«Comment créer un satellite moins onéreux mais toujours aussi efficace? Il faut réduire sa taille», résume Emile de Rijk, fondateur et directeur de Swissto12. Fondé en 2011 à Renens (VD), le spin-off de l’EPFL a développé le satellite géostationnaire de télécommunications HummingSat. De la taille d’une machine à laver et pesant environ 1 tonne, c’est un poids plume de l’industrie spatiale. «L’innovation consiste à maintenir la performance du satellite dans son volume très restreint, ce qui nous permet de nous intégrer en tant que «passager secondaire» sur un lancement, réduisant ainsi considérablement les coûts.» Alors que le prix des satellites géostationnaires tourne généralement autour de 200 à 500 millions de francs, Swissto12 propose le sien pour un prix approximativement trois à cinq fois inférieur.
Swissto12 compte aujourd’hui 150 employés, répartis entre la Suisse, l’Europe et les Etats-Unis. L’assemblage de ses satellites et la fabrication de ses antennes se font dans de vastes locaux de production à Renens (VD). Depuis 2011, la société a décroché plus de 350 millions de francs de commandes et levé plus de 50 millions de francs de fonds, ce qui en fait l’une des scale-up les plus prometteuses dans son domaine. En juin, le Forum économique mondial de Davos a salué sa croissance en la labellisant comme l’une des neuf entreprises spatiales «pionnières de la technologie».
Depuis 2015, Swissto12 collabore avec l’Agence spatiale européenne (ESA, selon l’acronyme anglais) pour le développement de ses produits puis de son satellite. Et ses premiers clients sont deux géants américains de l’industrie: Viasat et Intelsat – la première entreprise à avoir envoyé un satellite commercial en orbite géostationnaire.
Un succès rendu possible grâce à la technologie d’impression 3D qu’Emile de Rijk a contribué à développer au cours de son doctorat à l’EPFL: «Nous étions les premiers à utiliser l’impression 3D comme outil de production pour réaliser des antennes radiofréquences.» Une niche d’innovation qui a leur permis de trouver leurs premiers contrats et investisseurs, mais aux applications initialement limitées: «Nous avions une solution technologique innovante, mais nous n’avions pas encore identifié à quel problème elle répondait, ni sur quel marché.» Finalement, Swissto12 a choisi, sous l’impulsion de l’ESA, de se concentrer sur l’industrie spatiale, porteuse pour les technologies de télécommunications.
Une industrie en transition
A 36 000 kilomètres d’altitude, sur l’orbite géostationnaire, les satellites des grandes sociétés de télécom deviennent obsolètes.

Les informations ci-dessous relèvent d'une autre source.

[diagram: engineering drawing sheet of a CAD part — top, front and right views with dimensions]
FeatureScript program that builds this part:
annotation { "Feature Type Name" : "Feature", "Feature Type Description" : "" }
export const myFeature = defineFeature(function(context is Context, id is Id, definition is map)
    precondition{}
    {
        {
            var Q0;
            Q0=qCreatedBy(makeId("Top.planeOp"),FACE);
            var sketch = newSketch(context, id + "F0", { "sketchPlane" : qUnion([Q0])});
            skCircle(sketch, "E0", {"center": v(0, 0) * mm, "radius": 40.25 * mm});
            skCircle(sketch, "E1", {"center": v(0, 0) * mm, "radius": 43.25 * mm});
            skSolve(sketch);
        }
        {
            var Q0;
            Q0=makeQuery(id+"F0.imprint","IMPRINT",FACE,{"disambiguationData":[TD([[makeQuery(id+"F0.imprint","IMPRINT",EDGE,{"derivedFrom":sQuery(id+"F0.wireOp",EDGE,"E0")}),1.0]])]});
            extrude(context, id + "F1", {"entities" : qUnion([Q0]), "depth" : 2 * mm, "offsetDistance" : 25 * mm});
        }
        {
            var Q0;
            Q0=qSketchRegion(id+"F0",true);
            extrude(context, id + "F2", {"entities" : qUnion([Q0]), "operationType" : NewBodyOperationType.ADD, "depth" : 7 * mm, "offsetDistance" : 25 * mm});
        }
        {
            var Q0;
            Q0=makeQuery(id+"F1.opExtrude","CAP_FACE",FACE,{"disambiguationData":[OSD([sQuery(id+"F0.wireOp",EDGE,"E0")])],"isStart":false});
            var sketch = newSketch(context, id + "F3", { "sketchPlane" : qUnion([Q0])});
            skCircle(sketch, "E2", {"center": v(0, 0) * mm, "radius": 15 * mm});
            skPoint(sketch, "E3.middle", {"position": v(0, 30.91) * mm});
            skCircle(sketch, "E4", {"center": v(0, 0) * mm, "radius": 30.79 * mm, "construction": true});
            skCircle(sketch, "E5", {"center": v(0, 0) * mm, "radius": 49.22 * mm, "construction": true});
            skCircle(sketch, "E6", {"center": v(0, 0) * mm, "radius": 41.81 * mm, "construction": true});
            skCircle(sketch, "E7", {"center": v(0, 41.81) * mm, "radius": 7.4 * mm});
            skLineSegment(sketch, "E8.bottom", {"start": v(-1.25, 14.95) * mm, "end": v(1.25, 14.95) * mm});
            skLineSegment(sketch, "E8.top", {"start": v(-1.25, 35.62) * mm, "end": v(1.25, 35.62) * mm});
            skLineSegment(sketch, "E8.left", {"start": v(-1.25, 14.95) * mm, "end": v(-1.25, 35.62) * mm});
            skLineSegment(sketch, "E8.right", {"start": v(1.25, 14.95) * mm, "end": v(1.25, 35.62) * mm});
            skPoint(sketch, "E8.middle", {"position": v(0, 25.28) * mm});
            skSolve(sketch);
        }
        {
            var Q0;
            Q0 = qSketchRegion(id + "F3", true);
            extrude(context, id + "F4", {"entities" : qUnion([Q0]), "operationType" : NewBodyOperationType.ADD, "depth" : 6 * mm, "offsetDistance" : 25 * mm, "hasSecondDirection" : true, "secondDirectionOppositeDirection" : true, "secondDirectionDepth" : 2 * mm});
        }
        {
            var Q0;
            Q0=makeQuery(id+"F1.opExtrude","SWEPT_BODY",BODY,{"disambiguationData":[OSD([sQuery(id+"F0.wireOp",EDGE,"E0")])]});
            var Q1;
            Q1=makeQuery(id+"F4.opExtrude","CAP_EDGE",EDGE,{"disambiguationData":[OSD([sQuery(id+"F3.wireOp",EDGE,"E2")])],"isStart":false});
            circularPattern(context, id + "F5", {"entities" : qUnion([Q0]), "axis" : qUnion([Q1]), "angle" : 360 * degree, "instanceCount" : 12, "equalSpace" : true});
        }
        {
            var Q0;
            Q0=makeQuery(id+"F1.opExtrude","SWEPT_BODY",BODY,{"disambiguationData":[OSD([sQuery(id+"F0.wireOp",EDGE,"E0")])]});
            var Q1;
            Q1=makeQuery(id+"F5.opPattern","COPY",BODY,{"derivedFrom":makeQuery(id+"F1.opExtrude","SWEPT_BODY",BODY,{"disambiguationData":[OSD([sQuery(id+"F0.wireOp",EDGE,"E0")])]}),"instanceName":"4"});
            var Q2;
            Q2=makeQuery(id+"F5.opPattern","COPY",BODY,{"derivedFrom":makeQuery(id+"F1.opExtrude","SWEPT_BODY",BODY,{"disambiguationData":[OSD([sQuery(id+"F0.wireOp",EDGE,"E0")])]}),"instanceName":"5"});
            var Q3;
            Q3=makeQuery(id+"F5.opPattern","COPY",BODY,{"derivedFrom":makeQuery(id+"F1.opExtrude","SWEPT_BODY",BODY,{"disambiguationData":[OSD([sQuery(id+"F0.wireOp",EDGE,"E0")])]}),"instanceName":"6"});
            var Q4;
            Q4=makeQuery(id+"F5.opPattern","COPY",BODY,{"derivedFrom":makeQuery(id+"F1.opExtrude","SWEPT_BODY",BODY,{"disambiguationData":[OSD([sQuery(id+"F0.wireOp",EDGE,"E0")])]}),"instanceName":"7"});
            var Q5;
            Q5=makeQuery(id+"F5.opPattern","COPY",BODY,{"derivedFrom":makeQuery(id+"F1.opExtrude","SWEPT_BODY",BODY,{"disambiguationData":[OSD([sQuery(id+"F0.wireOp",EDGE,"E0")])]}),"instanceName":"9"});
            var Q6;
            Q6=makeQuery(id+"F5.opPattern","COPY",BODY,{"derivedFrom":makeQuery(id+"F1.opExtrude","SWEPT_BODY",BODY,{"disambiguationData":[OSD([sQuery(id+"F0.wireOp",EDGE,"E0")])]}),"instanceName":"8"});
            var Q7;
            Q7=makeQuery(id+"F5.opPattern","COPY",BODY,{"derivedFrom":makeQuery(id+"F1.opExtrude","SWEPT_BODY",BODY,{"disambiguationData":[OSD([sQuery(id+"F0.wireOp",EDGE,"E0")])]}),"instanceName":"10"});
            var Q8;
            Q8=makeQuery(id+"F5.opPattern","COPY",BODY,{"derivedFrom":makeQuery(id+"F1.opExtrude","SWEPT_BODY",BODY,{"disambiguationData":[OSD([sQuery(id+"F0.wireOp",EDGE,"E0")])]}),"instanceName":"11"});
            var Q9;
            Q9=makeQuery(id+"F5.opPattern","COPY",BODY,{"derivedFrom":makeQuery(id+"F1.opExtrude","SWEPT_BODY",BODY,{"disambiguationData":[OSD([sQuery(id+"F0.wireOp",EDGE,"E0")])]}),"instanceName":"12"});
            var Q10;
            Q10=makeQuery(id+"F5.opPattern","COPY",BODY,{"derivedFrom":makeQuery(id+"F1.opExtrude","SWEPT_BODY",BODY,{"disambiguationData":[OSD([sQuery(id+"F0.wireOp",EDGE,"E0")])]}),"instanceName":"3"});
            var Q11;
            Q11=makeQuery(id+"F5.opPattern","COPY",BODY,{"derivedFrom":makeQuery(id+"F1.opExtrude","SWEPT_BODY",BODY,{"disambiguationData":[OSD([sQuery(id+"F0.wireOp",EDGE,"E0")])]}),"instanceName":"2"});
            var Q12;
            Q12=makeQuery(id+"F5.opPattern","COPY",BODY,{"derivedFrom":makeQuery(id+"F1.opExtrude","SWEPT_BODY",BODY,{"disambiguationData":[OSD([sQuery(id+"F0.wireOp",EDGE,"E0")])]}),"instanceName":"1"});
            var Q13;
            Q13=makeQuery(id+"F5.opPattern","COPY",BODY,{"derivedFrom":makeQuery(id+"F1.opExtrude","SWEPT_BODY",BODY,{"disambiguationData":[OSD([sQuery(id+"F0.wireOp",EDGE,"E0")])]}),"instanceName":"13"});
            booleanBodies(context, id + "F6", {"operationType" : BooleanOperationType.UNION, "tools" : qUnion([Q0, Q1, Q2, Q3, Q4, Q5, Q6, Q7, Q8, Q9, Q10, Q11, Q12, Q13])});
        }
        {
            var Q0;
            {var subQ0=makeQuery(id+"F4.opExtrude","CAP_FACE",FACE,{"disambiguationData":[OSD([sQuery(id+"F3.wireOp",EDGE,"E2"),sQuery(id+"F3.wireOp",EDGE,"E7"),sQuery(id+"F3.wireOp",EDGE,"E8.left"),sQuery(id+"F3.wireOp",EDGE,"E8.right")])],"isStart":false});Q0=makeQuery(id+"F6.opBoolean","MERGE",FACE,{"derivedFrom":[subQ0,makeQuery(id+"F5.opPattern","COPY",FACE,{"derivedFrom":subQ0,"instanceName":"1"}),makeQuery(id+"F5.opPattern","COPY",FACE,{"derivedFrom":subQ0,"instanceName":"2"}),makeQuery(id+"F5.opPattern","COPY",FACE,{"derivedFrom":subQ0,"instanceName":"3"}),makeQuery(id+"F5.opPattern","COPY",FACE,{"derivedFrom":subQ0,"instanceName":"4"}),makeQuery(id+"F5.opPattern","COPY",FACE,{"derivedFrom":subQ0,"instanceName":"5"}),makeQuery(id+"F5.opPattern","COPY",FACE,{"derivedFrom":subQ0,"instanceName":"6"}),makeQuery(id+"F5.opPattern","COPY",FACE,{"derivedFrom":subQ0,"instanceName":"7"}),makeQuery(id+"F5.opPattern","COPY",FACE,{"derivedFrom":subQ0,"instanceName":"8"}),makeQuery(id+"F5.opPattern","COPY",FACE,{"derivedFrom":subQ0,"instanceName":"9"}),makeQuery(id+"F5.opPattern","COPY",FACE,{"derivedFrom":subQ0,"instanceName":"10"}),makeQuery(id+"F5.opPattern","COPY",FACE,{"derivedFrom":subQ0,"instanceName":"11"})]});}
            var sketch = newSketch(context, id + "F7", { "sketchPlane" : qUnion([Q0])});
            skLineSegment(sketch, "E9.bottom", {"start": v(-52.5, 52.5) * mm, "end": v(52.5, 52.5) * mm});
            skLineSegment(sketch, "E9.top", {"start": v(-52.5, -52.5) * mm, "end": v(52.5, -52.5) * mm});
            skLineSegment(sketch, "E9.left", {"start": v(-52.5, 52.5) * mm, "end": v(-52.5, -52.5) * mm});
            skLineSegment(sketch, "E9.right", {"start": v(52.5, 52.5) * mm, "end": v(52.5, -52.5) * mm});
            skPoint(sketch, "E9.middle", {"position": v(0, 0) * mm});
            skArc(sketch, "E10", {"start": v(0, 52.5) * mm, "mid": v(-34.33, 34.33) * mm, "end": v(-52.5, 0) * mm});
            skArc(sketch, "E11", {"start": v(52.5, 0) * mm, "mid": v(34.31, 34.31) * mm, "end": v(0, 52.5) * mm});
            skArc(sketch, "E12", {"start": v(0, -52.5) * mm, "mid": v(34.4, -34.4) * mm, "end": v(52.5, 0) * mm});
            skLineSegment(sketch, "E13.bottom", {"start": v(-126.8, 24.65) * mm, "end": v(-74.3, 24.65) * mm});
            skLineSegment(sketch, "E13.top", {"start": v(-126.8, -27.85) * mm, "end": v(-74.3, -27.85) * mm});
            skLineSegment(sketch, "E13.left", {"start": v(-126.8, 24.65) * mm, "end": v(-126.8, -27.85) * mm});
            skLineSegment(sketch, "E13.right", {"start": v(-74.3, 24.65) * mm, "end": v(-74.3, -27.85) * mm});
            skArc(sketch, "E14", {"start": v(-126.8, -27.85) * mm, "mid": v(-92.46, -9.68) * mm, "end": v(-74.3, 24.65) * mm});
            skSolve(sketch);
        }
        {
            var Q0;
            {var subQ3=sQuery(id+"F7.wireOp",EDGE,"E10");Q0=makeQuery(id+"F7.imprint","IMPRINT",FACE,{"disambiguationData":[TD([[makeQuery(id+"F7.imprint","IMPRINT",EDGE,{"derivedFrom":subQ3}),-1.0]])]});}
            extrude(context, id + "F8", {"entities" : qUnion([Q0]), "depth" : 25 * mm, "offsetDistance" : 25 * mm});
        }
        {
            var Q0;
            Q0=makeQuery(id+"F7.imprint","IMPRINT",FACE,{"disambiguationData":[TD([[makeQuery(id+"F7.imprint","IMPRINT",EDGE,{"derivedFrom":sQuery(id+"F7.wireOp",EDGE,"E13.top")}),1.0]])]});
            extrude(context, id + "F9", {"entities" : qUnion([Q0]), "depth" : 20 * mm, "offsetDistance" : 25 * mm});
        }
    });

Parallèlement, sur Terre, les améliorations technologiques ont rendu les systèmes de communication au sol plus performants et meilleur marché. Les satellites deviennent ainsi trop chers en comparaison, et les entreprises hésitent à remplacer leurs flottes. «C’est là que nous arrivons avec HummingSat, explique Emile de Rijk. La demande se transforme progressivement et ne justifie plus toujours l’acquisition d’un grand satellite. Il y a un véritable besoin d’une solution pour compléter ce qu’offrent déjà les grands groupes.»

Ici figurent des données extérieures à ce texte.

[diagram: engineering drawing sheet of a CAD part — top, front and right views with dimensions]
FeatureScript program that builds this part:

Swissto12 se positionne ainsi dans une industrie en pleine transition. Originellement dominée uniquement par de grands acteurs, comme les français Airbus et Thalès ou l’américain Boeing, l’économie de l’espace est en train de se démocratiser. De nouvelles entreprises privées y occupent une place toujours plus importante. Selon l’organisation à but non lucratif SpaceFoundation, en 2023, le nombre de lancements commerciaux a ainsi augmenté de 50% par rapport à l’année précédente.
Premier lancement en 2026
Christophe Barraud, ingénieur et coach en développement d’entreprise chez Genilem, a analysé l’entreprise. «Dans l’industrie spatiale, la concurrence est rude. Il faut se démarquer, plus encore que dans les autres domaines – ce que Swissto12 semble avoir su faire avec sa technologie novatrice d’impression 3D.» D’autant que dans l’aérospatial, la phase de développement prend du temps. «Dans leur cas, ils ont démarré il y a dix ans et arrivent prochainement au lancement de leur premier satellite.»

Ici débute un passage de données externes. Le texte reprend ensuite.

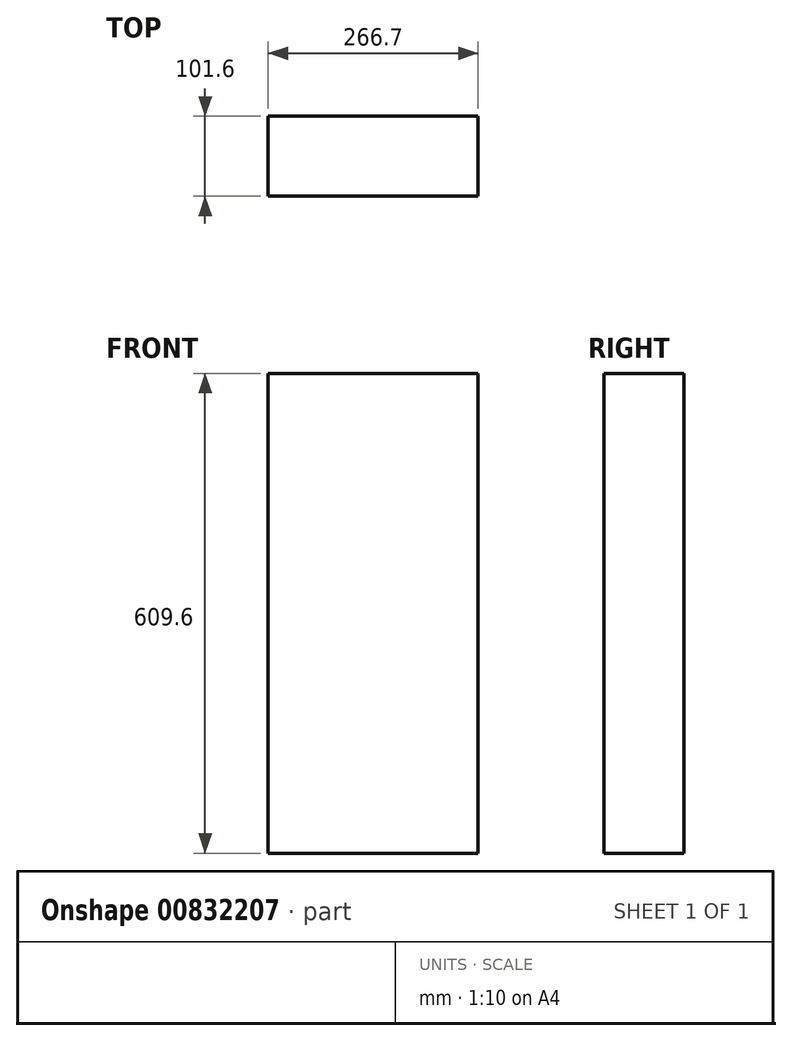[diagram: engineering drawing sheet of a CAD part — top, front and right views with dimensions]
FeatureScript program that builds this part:
annotation { "Feature Type Name" : "Feature", "Feature Type Description" : "" }
export const myFeature = defineFeature(function(context is Context, id is Id, definition is map)
    precondition{}
    {
        {
            var Q0;
            Q0=qCreatedBy(makeId("Front.planeOp"),FACE);
            var sketch = newSketch(context, id + "F0", { "sketchPlane" : qUnion([Q0])});
            skLineSegment(sketch, "E0.bottom", {"start": v(133.35, 304.8) * mm, "end": v(-133.35, 304.8) * mm});
            skLineSegment(sketch, "E0.top", {"start": v(133.35, -304.8) * mm, "end": v(-133.35, -304.8) * mm});
            skLineSegment(sketch, "E0.left", {"start": v(133.35, 304.8) * mm, "end": v(133.35, -304.8) * mm});
            skLineSegment(sketch, "E0.right", {"start": v(-133.35, 304.8) * mm, "end": v(-133.35, -304.8) * mm});
            skPoint(sketch, "E0.middle", {"position": v(0, 0) * mm});
            skSolve(sketch);
        }
        {
            var Q0;
            Q0=qSketchRegion(id+"F0",true);
            extrude(context, id + "F1", {"entities" : qUnion([Q0]), "depth" : 101.6 * mm, "offsetDistance" : 25.4 * mm});
        }
    });
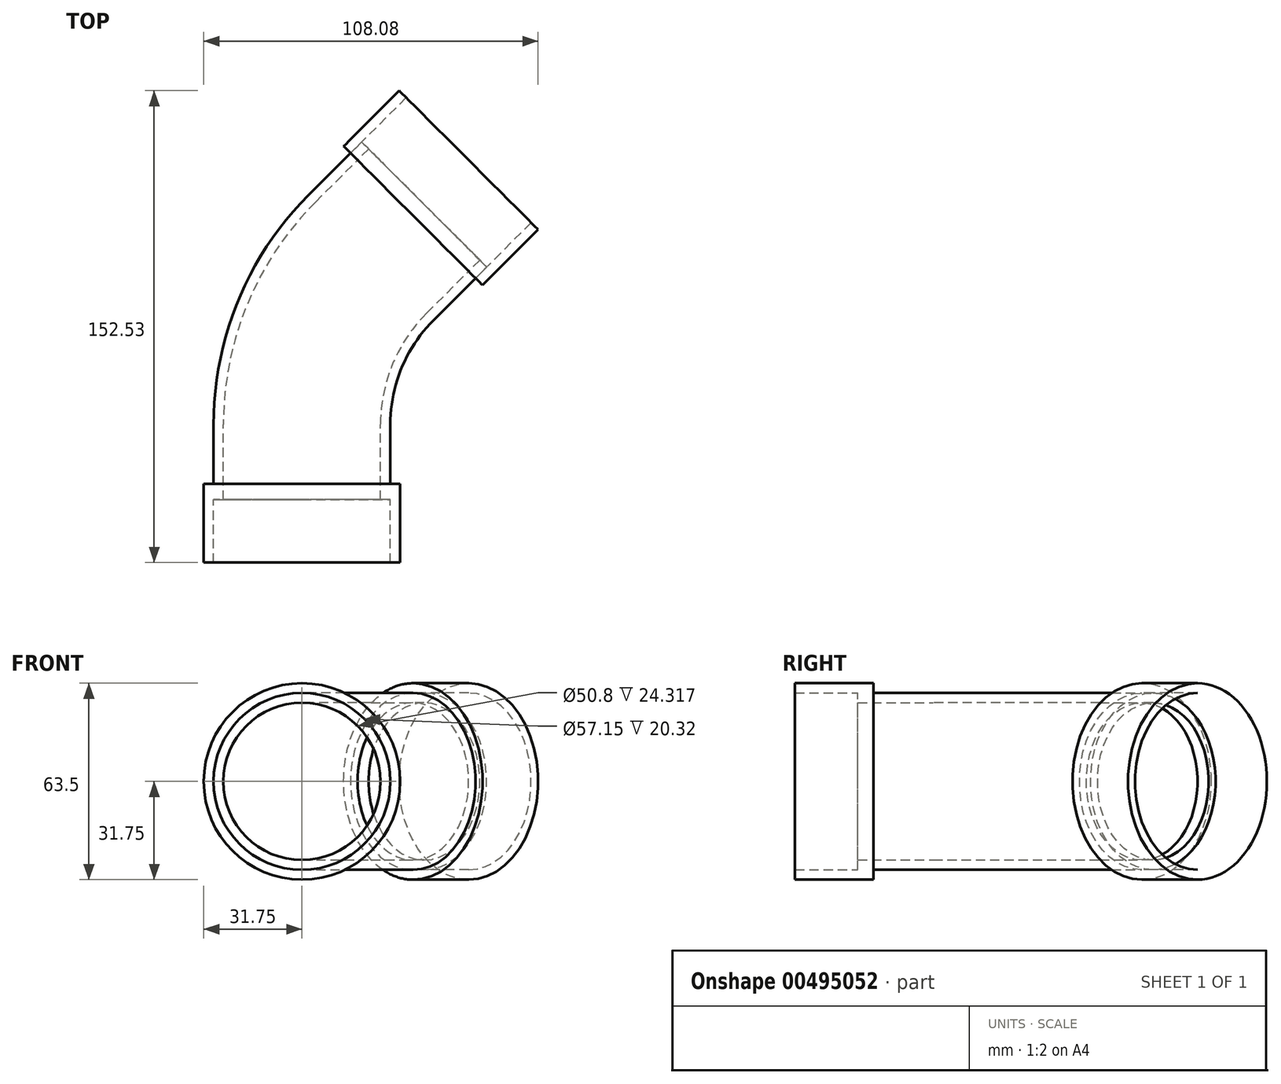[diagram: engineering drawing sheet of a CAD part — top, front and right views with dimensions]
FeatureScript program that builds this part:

Pour l’expert, «Swissto12 est à une période charnière de son histoire. A court terme, le défi est de maîtriser leur phase de scale-up. Il leur faudra stabiliser la production et les processus. A long terme, tout l’enjeu sera de conserver leur avance technologique et de ne pas brûler leurs ressources.» Emile de Rijk reste optimiste: «Le marché des satellites croît rapidement. L’intérêt pour la catégorie de produit que nous fabriquons est important, et nous avons d’ores et déjà les meilleurs clients qu’on puisse espérer pour démarrer. Prochaine étape: lancer HummingSat sur Ariane 6.» Une mission prévue pour 2026.